## PROMPT
Whenever a line of the material contains the string "Profile", it should be copied.

## INFORMATION SUPPLIED
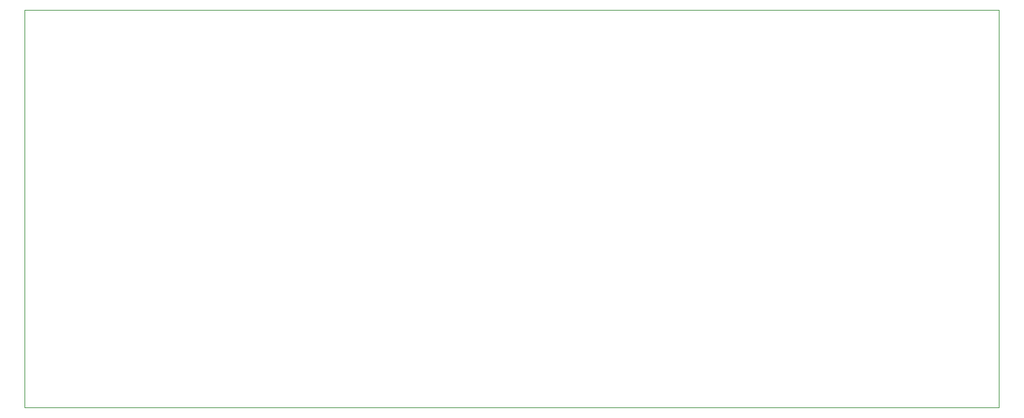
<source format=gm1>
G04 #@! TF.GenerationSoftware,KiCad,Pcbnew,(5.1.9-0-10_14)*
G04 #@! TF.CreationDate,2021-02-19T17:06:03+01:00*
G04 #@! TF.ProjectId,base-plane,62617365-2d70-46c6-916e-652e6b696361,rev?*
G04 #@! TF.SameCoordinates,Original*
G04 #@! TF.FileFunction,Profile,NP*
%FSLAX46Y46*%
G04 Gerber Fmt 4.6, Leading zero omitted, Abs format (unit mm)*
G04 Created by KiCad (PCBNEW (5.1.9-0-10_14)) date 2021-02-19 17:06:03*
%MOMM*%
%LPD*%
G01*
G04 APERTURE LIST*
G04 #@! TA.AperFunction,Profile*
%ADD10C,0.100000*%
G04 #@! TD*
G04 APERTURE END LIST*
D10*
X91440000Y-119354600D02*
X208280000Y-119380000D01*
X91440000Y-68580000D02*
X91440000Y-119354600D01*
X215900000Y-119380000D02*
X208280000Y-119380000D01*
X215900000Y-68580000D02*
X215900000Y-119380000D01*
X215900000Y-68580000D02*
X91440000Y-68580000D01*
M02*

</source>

## WRITTEN RESPONSE
G04 #@! TF.FileFunction,Profile,NP*
G04 #@! TA.AperFunction,Profile*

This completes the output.